Zitierter Textauszug
========================================================================
Ich stimme mir dir überein, dass Jahre nach den Ereignissen, die Erinnerungen nicht immer, wenn nicht gar stets, korrekt waren. Dazu kommen natürlich auch die Entfassungen der Presseberichte, wie z.B. im Falle von Cox und Sagar, auch da kann es wiederum von anderer Seite zu inkorrekten Wiedergaben gekommen sein. Von alledem müssen wir, logischerweise, ausgehen. Dennoch denke ich, im Falle von "Kosminski", dass er DER Hauptverdächtige gewesen war. Sehr gut möglich, dass man ihm jedoch bestimmte Dinge im Nachhinein anhängte, welche nicht ganz der Wahrheit entsprachen. Die Anmerkungen von Swanson in den Memoiren sehe ich vielleicht auch als mögliche Korrekturen von Andersons Glaube.

Mein Eindruck ist, dass Swanson der erste war, der die Information über Kosminskis "Tod" erfuhr. Lady Anderson, die Frau von Robert Anderson bemerkte einmal, dass der Ripper in einer Anstalt in Stone, Kent eingeliefert worden ist. Sein Sohn Arthur Anderson gab einmal an:

"the man was an alien from Eastern Europe, and believed that he had died in an asylum"

Man kann sich natürlich eigentlich schwer vorstellen, dass Anderson nicht genau wusste, wo Kosminski gestorben ist, in Stone oder Colney Hatch. Dennoch könnte es möglich sein, dass Anderson bestimmten Leuten berichtetet, wider besseren Wissens:

"he was sent to Stepney Workhouse and then to Stone, Kent and I believe he died there"
========================================================================
Bereitgestellte Auflistung
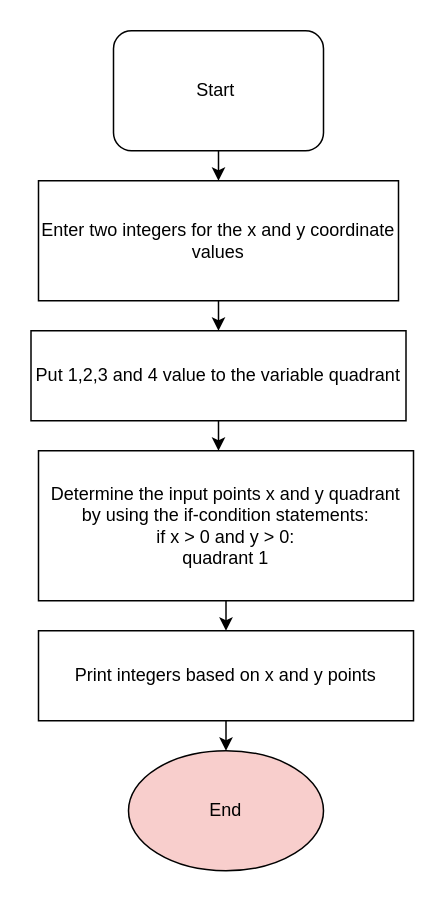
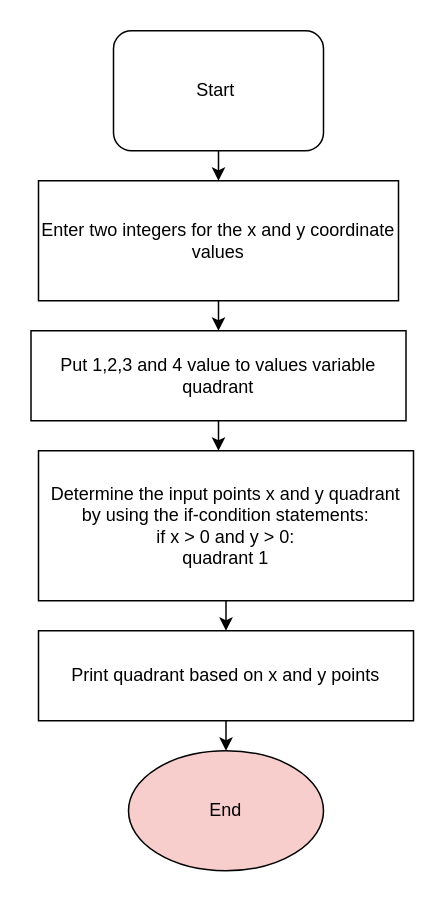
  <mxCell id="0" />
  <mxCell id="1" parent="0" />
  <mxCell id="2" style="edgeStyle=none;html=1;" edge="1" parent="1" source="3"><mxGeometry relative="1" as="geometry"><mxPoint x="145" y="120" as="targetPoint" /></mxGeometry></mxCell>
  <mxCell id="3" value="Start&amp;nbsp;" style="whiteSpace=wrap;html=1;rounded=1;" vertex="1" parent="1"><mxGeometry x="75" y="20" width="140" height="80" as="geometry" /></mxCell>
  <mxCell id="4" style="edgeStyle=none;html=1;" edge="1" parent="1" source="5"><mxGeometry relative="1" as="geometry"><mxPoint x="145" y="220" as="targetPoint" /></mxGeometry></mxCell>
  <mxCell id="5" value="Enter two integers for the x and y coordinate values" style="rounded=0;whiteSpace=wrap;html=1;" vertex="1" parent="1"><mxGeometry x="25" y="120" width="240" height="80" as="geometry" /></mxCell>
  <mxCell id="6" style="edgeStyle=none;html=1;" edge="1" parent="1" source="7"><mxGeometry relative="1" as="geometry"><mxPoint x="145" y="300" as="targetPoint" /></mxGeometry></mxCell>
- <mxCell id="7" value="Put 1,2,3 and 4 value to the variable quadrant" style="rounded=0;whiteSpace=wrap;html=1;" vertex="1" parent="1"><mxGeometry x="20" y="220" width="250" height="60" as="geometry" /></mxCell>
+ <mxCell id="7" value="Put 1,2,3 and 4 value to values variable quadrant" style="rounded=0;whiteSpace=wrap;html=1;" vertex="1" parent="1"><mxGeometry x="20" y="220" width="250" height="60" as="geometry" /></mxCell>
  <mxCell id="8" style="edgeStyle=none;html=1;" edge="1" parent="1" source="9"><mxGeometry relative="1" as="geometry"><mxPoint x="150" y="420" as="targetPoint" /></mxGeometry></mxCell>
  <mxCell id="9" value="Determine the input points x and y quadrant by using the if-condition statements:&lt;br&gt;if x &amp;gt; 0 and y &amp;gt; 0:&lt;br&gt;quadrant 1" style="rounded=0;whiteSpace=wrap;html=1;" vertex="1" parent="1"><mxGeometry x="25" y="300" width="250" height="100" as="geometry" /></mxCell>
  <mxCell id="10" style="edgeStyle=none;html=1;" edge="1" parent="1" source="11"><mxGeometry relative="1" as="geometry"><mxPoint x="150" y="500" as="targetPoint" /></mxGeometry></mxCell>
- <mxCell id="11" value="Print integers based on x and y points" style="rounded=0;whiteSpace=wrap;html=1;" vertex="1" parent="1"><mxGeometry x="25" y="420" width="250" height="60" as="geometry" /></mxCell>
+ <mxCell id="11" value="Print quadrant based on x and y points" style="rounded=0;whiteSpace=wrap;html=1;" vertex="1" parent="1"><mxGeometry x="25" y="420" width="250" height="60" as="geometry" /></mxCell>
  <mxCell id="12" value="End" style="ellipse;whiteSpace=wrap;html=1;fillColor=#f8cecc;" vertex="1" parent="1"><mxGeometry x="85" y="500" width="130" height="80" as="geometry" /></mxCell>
========================================================================
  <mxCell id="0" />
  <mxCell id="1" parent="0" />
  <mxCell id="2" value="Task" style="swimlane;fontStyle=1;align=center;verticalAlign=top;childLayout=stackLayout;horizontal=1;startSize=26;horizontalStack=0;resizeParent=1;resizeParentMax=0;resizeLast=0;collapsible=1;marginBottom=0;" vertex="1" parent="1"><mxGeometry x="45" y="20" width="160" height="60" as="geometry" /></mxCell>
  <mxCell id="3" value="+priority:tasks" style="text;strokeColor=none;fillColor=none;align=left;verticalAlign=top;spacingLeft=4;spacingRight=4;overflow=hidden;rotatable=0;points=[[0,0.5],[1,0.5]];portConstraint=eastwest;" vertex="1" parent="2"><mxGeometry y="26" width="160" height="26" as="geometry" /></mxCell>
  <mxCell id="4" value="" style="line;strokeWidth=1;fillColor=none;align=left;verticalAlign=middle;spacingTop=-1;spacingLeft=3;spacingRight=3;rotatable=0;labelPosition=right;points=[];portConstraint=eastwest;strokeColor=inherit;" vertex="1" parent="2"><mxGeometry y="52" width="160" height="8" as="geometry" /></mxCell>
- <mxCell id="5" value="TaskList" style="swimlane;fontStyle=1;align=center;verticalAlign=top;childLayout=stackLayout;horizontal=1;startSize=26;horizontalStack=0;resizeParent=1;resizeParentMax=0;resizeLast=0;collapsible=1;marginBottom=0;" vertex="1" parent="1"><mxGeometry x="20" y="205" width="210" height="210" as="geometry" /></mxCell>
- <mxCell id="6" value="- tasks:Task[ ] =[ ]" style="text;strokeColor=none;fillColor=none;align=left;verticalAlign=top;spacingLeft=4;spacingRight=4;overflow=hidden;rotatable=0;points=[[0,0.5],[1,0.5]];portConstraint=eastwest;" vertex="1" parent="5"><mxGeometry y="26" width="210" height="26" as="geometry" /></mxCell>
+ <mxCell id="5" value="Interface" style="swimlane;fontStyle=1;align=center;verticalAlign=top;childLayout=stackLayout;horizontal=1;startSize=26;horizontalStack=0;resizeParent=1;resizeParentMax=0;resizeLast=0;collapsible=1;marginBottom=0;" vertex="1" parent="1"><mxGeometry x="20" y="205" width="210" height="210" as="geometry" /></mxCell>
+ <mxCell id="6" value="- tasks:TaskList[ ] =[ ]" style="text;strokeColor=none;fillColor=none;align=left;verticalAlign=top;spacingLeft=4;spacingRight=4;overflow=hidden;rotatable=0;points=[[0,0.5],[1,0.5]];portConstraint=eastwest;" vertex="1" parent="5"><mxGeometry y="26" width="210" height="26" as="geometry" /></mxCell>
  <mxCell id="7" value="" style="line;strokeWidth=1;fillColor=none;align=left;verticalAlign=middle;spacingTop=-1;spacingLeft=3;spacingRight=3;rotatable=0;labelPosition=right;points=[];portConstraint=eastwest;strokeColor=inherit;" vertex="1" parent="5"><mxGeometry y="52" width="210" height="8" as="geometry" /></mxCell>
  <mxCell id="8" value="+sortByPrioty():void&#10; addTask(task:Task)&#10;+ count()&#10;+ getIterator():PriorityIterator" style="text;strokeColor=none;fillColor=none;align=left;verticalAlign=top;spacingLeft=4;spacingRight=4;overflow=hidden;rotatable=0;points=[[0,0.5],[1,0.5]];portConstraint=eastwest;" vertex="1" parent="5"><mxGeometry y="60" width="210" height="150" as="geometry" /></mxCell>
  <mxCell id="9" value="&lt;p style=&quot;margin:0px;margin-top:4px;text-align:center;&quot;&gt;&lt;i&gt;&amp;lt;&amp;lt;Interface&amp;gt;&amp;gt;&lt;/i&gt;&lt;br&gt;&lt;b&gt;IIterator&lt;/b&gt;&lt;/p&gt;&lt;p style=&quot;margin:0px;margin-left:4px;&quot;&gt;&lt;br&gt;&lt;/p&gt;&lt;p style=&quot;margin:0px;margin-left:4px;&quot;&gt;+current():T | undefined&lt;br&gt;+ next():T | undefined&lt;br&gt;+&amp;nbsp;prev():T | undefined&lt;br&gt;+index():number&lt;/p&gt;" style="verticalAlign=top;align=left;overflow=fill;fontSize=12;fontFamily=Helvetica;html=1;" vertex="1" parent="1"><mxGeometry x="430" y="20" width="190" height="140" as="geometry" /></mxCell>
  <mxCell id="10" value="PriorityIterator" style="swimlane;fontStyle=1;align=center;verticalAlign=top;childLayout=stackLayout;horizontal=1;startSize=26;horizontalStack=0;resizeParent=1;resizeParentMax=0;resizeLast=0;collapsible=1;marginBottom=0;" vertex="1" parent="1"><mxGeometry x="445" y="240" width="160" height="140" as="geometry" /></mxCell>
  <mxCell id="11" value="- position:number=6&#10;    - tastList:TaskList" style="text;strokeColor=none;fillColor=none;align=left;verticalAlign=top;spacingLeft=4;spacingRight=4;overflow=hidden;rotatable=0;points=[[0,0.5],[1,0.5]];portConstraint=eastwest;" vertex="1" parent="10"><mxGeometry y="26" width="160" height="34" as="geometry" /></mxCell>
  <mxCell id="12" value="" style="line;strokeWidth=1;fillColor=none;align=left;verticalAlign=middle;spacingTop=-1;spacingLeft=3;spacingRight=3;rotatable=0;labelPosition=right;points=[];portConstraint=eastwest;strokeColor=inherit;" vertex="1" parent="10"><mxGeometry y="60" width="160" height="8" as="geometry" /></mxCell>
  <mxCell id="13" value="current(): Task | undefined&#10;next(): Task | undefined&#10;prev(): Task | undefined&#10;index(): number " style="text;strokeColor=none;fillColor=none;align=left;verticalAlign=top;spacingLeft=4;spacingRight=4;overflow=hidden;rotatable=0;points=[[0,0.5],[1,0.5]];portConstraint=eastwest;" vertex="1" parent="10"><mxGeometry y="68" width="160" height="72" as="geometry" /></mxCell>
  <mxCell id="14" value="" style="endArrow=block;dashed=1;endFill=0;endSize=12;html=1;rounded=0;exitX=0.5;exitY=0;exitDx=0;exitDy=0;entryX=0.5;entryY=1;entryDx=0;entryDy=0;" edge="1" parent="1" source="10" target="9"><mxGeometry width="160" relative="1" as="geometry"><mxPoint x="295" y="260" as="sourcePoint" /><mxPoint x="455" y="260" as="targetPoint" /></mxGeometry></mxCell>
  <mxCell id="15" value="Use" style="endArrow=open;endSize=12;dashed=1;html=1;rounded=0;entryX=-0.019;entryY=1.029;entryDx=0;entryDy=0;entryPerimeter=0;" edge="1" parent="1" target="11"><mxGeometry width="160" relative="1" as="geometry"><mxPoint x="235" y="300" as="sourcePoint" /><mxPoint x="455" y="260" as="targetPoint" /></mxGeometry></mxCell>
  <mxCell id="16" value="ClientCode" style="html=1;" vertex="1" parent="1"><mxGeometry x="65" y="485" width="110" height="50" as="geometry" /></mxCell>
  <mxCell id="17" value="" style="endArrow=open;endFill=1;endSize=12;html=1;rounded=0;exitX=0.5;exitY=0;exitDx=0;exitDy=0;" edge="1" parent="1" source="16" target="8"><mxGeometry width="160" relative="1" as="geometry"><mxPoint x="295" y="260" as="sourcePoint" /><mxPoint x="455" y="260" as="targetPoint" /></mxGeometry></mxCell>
========================================================================
Aufgaben
A – Schreiben Sie aus dem Textauszug über Kosminski wortgetreu die Stelle nieder, die mit „Ich stimme mir“ beginnt und bis einschließlich „von Andersons Glaube.“ weitergeht.
B – Welche Zeilen der Auflistung enthalten die Zeichenfolge „variable“? Wählen Sie jede davon aus und geben Sie sie vollständig wieder.
Die Auflistung hat mit dem Textauszug nichts zu tun.

Ergebnisse je Aufgabe
A –
Ich stimme mir dir überein, dass Jahre nach den Ereignissen, die Erinnerungen nicht immer, wenn nicht gar stets, korrekt waren. Dazu kommen natürlich auch die Entfassungen der Presseberichte, wie z.B. im Falle von Cox und Sagar, auch da kann es wiederum von anderer Seite zu inkorrekten Wiedergaben gekommen sein. Von alledem müssen wir, logischerweise, ausgehen. Dennoch denke ich, im Falle von "Kosminski", dass er DER Hauptverdächtige gewesen war. Sehr gut möglich, dass man ihm jedoch bestimmte Dinge im Nachhinein anhängte, welche nicht ganz der Wahrheit entsprachen. Die Anmerkungen von Swanson in den Memoiren sehe ich vielleicht auch als mögliche Korrekturen von Andersons Glaube.

B –
- <mxCell id="7" value="Put 1,2,3 and 4 value to the variable quadrant" style="rounded=0;whiteSpace=wrap;html=1;" vertex="1" parent="1"><mxGeometry x="20" y="220" width="250" height="60" as="geometry" /></mxCell>
+ <mxCell id="7" value="Put 1,2,3 and 4 value to values variable quadrant" style="rounded=0;whiteSpace=wrap;html=1;" vertex="1" parent="1"><mxGeometry x="20" y="220" width="250" height="60" as="geometry" /></mxCell>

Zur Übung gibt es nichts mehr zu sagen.